More on Jamie Jones >

1. Dean Cox
My player of the season for 2010/11, one who boasts the ability to square up to any hulking lower league hard man and fearlessly look him straight in the knee. Yep, Tiny packs a whole lot of attitude into the body of a medium-sized schoolgirl and adds a touch of genuine class to the Orient team as well as being the creative inspiration for much of their attacking play. Indeed, his delivery is so good the scouts watching him this season were from Royal Mail, DHL and the maternity unit at Homerton Hospital. You can't argue with 12 goals and 22 assists over the course of a season - although Cox himself would probably try, straight after he'd started a fight in an empty room.
More on Dean Cox >

01 May 2011

Leyton Orient 0 Tranmere Rovers 3, 1/5/11

A game which... for Orient was much like strutting up to the Royal Wedding reception thinking you've got an outside chance of pulling Pippa Middleton, only to end the night staring desolately into your pint glass while Princess Eugenie yabbers inanely in your ear. Yes, the play-off dream is over and in truth, Orient looked jaded, allowing Tranmere - playing the match free of any implications - to boss the show. But let this not detract from what has been a season to savour, one that'll live long in the memories of fans.

Moment to savour... It's the delighful Cheery Os dance troupe, whose routine was once again transformed into a racy wet T-shirt performance by the mischievous groundsman who gave them a good soaking via the underground sprinkler system. Just think, if Prince William had spent more time in Faces Nightclub, Gants Hill, he could have been taking one of these hotties up the aisle rather than the prim Kate Middleton. Your loss, Wills.

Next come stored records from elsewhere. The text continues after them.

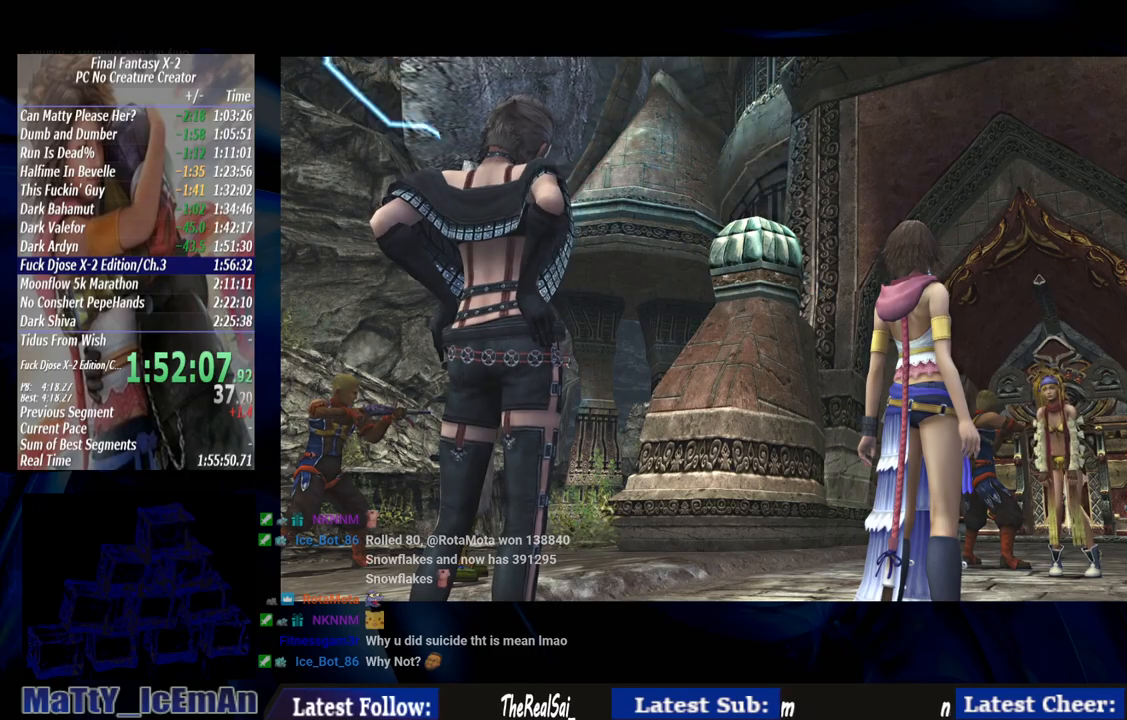
{"buttons": [], "left_stick": "center", "right_stick": "center", "events": [[83, "CROSS", "down"], [83, "R1", "down"], [183, "CROSS", "up"], [217, "R1", "up"], [317, "CROSS", "down"], [317, "R1", "down"], [417, "CROSS", "up"], [417, "R1", "up"]]}
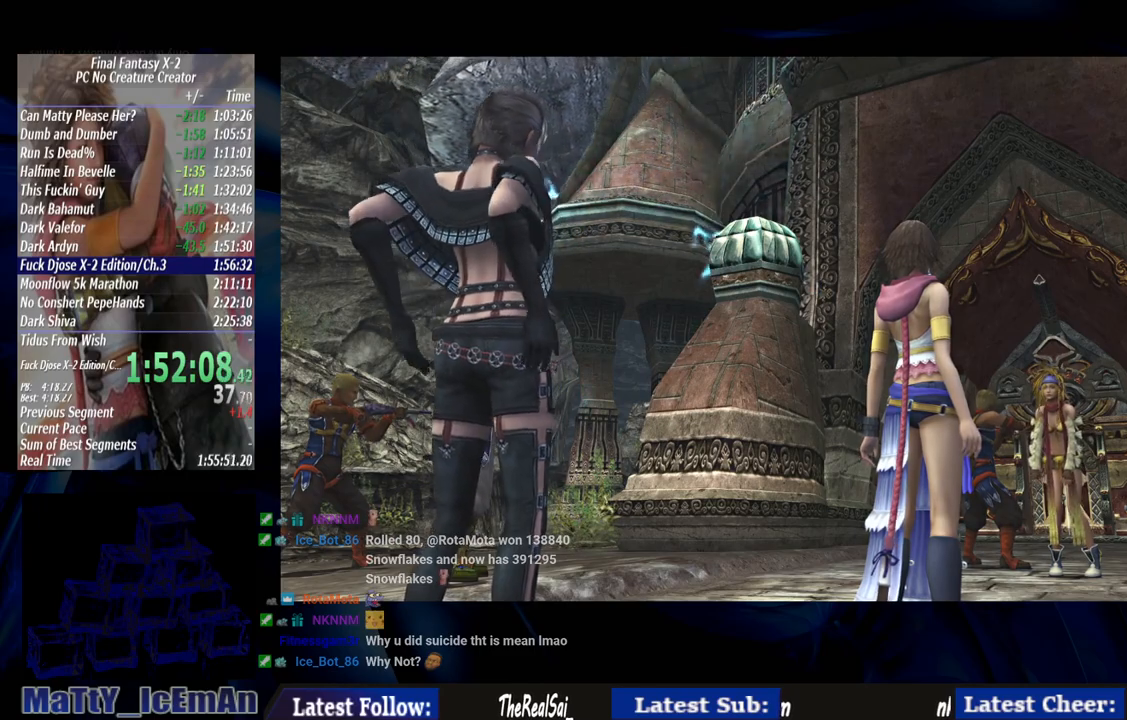
{"buttons": ["R1"], "left_stick": "center", "right_stick": "center", "events": [[17, "R1", "down"], [117, "R1", "up"], [150, "R1", "down"], [183, "CROSS", "down"], [317, "CROSS", "up"], [317, "R1", "up"], [383, "CROSS", "down"], [383, "R1", "down"], [483, "CROSS", "up"]]}
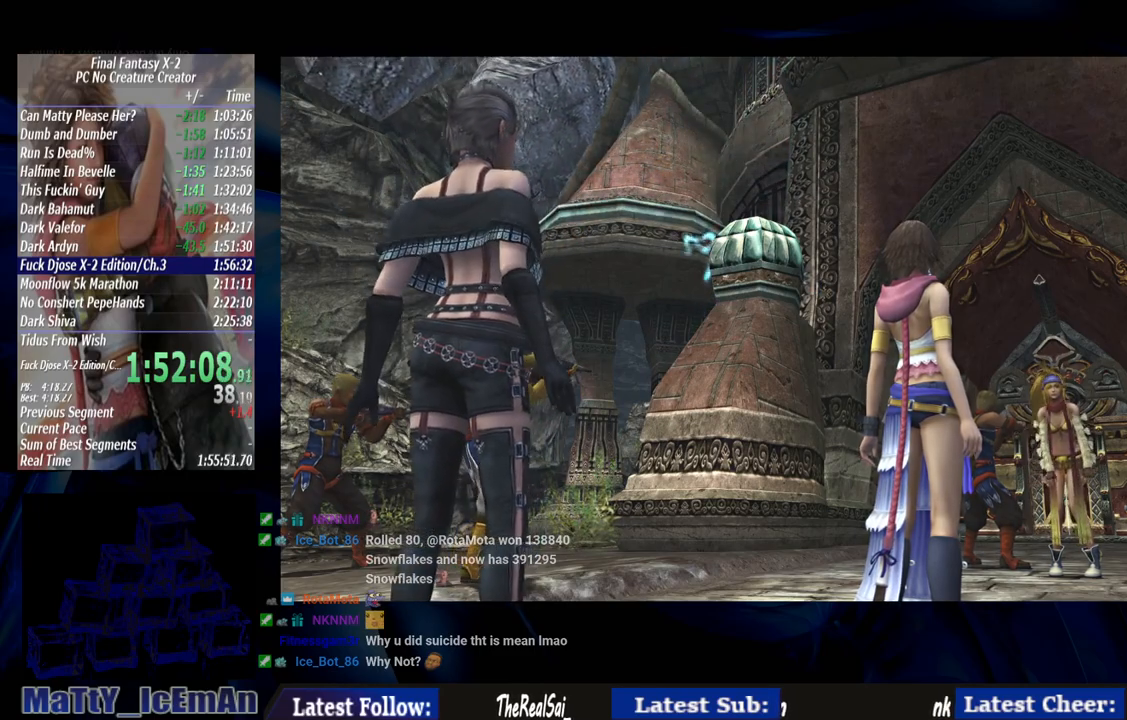
{"buttons": ["CROSS", "R1"], "left_stick": "center", "right_stick": "center", "events": [[17, "R1", "up"], [83, "CROSS", "down"], [83, "R1", "down"], [217, "CROSS", "up"], [217, "R1", "up"], [283, "CROSS", "down"], [283, "R1", "down"], [417, "CROSS", "up"], [417, "R1", "up"], [483, "CROSS", "down"], [483, "R1", "down"]]}
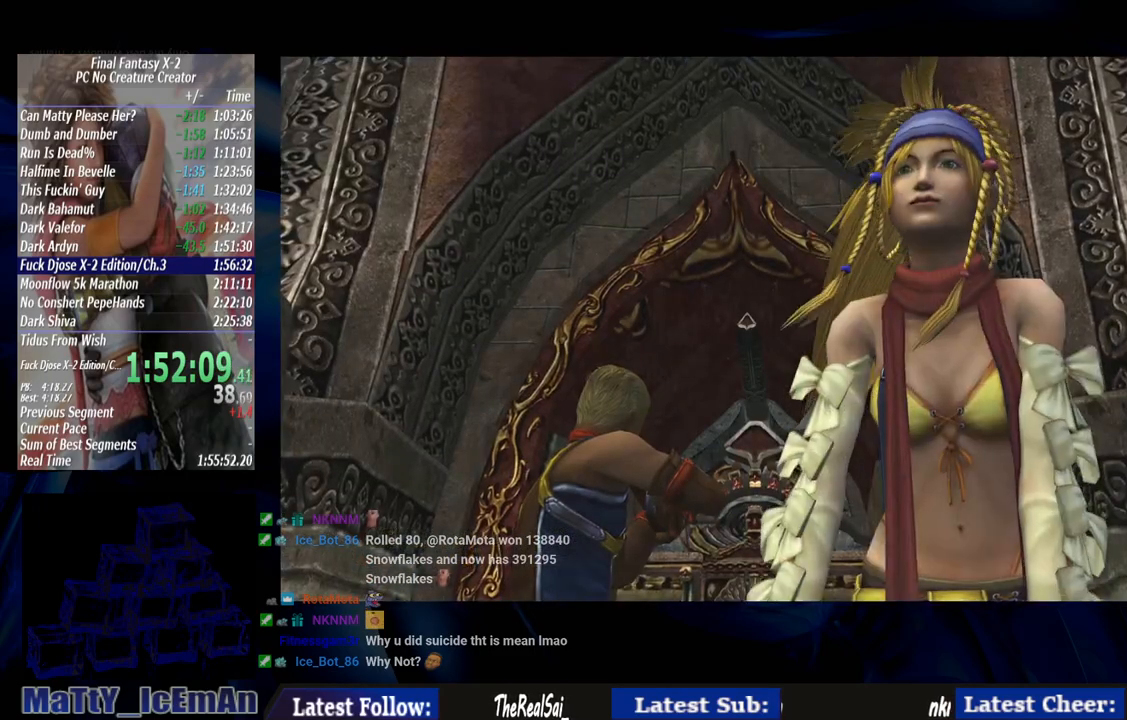
{"buttons": ["CROSS", "R1"], "left_stick": "center", "right_stick": "center", "events": [[117, "CROSS", "up"], [117, "R1", "up"], [183, "CROSS", "down"], [183, "R1", "down"], [317, "CROSS", "up"], [350, "R1", "up"], [417, "CROSS", "down"], [417, "R1", "down"]]}
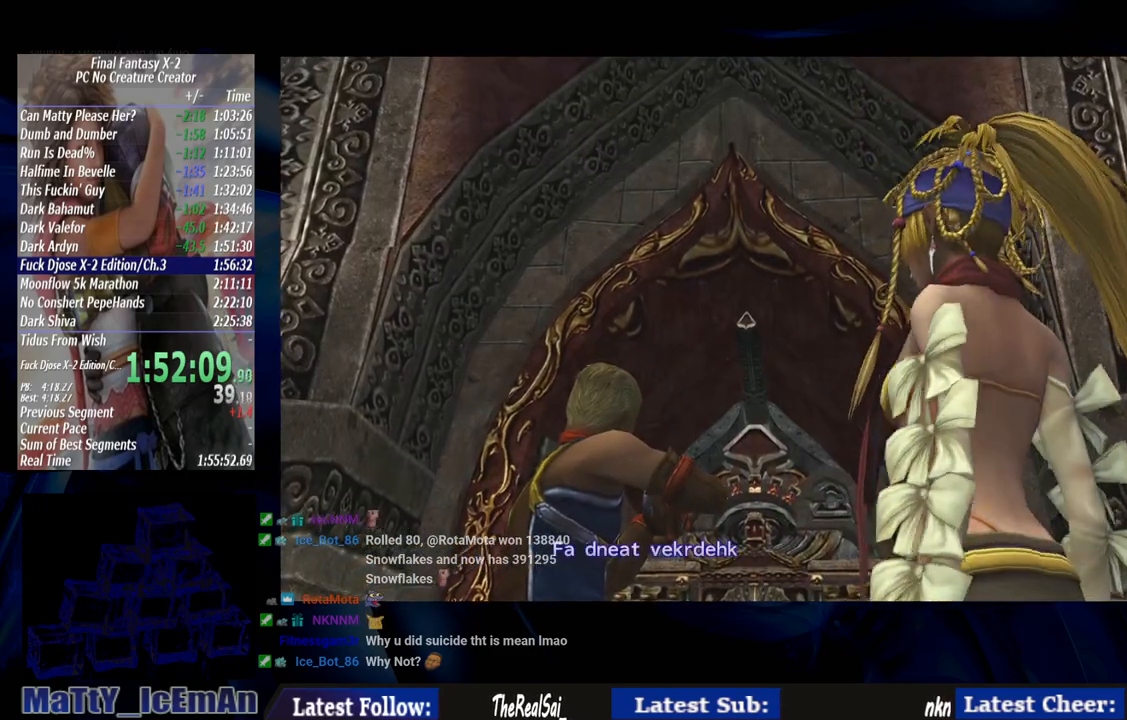
{"buttons": [], "left_stick": "center", "right_stick": "center", "events": [[17, "CROSS", "up"], [50, "R1", "up"], [117, "CROSS", "down"], [117, "R1", "down"], [250, "CROSS", "up"], [250, "R1", "up"], [317, "CROSS", "down"], [317, "R1", "down"], [450, "CROSS", "up"], [483, "R1", "up"]]}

Head in hands moment... When mini-firecracker Dean Cox called the assistant referee a 'super-c**t', evoking images of a comic book villain that dresses mainly in black and tries to bring down the world by incorrectly calling throw-in decisions and flagging Jonathan Tehoue offside.

King for 20 minutes... For the majority of the game, Orient's attacks were about as incisive as a Fearne Cotton interview. But when Paul-Jose M'Poku ambled onto the pitch with his loping cowboy gait, suddenly - as so often has happened this season - the home side were invigorated. The young Belgian helped create chance after chance and his skills will be sorely missed once he returns to Spurs.

Boo boy... Everyone in an Orient shirt played their hearts out - even Jonathan Tehoue could be seen running all over the pitch as if his contract depended on it - so this is no time for criticism. In fact, I salute each and every player for the effort they've put in this season. Except Aaron Brown, of course.

In the dug out... Russell Slade began proceedings with a little joke. No, not giving Ryan Jarvis a place in the starting line up, but appearing in a wig. It's been a real pleasure to have a manager as passionate, astute and committed as Slade this season, so let's hope it's not a case of hair today, gone tomorrow.

What would Martin Ling have done? Gone for broke in a do-or-die fixture by playing a midfield four of Adam Chambers, Paul Terry, Donny Barnard and a 6ft garden fence. "People say I'm too cautious, but my middle name is danger," he'd say defiantly. "Well, actually it's Nathan, but you get my point."

Next season? Can Orient go one better in 2011/12 and actually make the play-offs? Well, it won't be easy, but if the lowly daughter of a flight attendent can one day become Queen simply by parading up and down in her underwear a bit then there is always hope. Either way, it's sure to be a thrilling ride.